Libération, 27 septembre 2001, par Jean-Baptiste Harang
Bon concessionnaire
Des DS tutélaires, de la suite dans les ID : au chevet d’un père mourant, François Bon égrène dans une « Mécanique » de haute précision une saga familiale automobile.
On sait depuis longtemps qu’il n’est pas nécessaire d’avoir eu un grand-père garagiste pour apprécier la littérature de François Bon. Oui, mais bon. Cette fois, avec Mécanique, c’est différent, non pas que la littérature y soit absente, au contraire, non, ce qui change ne vient pas de lui mais de nous. Nous, ce sont tous ces vous-et-moi, ces quelques dizaines de milliers de lecteurs possibles qui ont des souvenirs de parentèles garagistes.
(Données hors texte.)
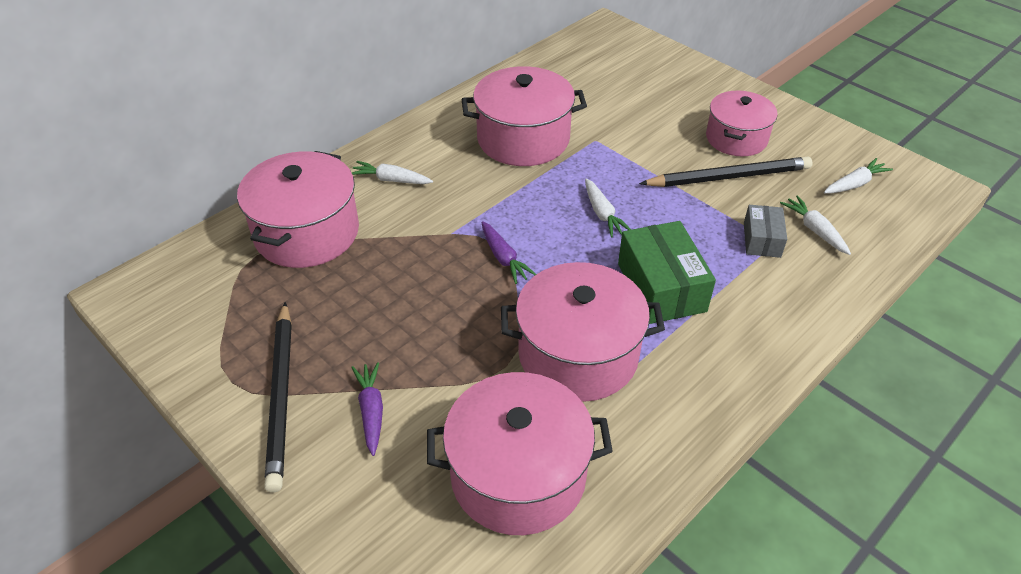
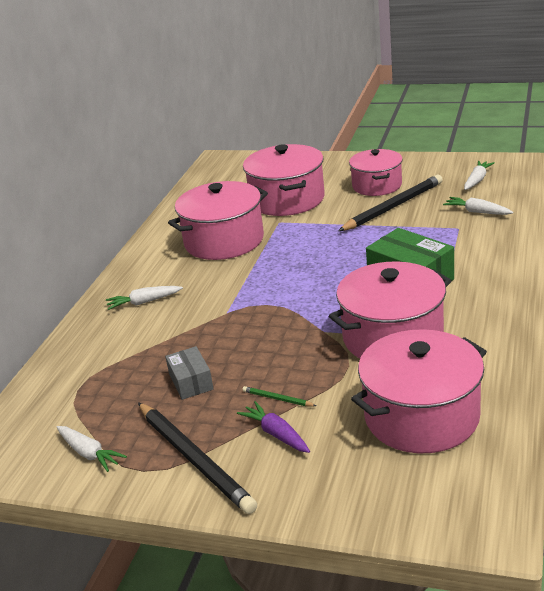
camera: 25 degrees left, 15 degrees down
(307, 232) = (107, 359): pink pot -> pink pot (287, 200)
(407, 368) = (278, 399): none -> green pencil
(504, 258) = (282, 310): purple carrot -> none
(602, 214) = (328, 258): white carrot -> white carrot (89, 453)
(761, 240) = (449, 229): grey box -> grey box (191, 382)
Si l’on a entre 40 et 50 ans, et rien contre les automobiles et de la mémoire, l’effet madeleine paraîtra une drogue dure. Aux autres, il suffira d’avoir eu un père un jour, une enfance, pour s’émouvoir et se réjouir du récit d’un deuil si tendre.
La famille Bon est constituée d’une lignée ininterrompue des trois générations Citroën, agents devenus enfin concessionnaires. Le père de François et de ses deux frères va mourir, il est en réanimation à l’hôpital de la grande ville, de celles que les rocades contournent, deux des garçons lui rendent visite, ils sont venus en auto, forcément, une Citroën probablement, et c’est tout un monde qui revient s’écrire dans le souvenir et dans le livre, les années cambouis, les habits du dimanche. Retour en l’an 2000 dans un village quitté lorsqu’il avait 11 ans, Saint-Michel-en-L’Herm, où tout paraît plus petit et désert, le hangar « Il y tenait quatre véhicules et les quatre places toujours occupées, parce qu’à l’époque on n’aurait pas fait coucher une voiture dehors », on dit « coucher », comme pour les gens. Les gens de Saint-Michel-en-L’Herm, François Bon les avait recopiés dans un cahier, relevés de l’annuaire rigide et départemental d’un bureau de poste, tous ceux qu’il reconnaissait, on aura la liste plus tard, après le déménagement pour Civray. C’est si vrai ces noms qui vous disent quelque chose que vous ne vous disiez plus, des visages, des adresses, des métiers, des hommes oubliés dont le nom seul vous montre qu’ils n’étaient pas oubliés, si vous avez un village dans votre cœur, faites-le, c’est un chagrin si doux.
Le livre s’ouvre sur le nom de Bolinder (pour spécialiste) puis nous aurons toute l’histoire Citroën et le « silence paradoxal du moteur six cylindres ». La mécanique de précision nous régale, mais elle n’est que la chair du livre, chair tendre et chaleureuse, son âme est ailleurs, dans une nostalgie de précision elle aussi, dans cette parole à l’ancienne du temps que les anciens avaient la pudeur rude de ne jamais dire «je t’aime» parce que ça ne se dit pas, mais qu’on savait si bien parler d’autre chose ou se taire et que l’autre entendait distinctement ces « je t’aime » tus. Ainsi écrire « La DS est née le 5 octobre 1955, un mois tout juste après mon frère », et embrayer sur l’histoire quasi exhaustive (on regrette cependant que l’éloge des promenades nocturnes dans le faisceau des phares fasse l’impasse sur leur dispositif directionnel) de ce modèle, on retient que deux frères sont dans un hôpital à veiller leur père mourant.
Chaque paragraphe est un chant, il s’ouvre sur le registre de la voix qu’on y entend (voix, maison, dimanche, lamento, biographie), suivi de deux points, et la voix, on l’entend. Le mot oratorio convient peut-être pour désigner cette construction, il nous plaît bien puisqu’on y perçoit le mot prière. Mécanique est une prière, humaine et laïque, une prière à nul autre Dieu que la vie et l’humaine humanité. Vous êtes priés de le lire.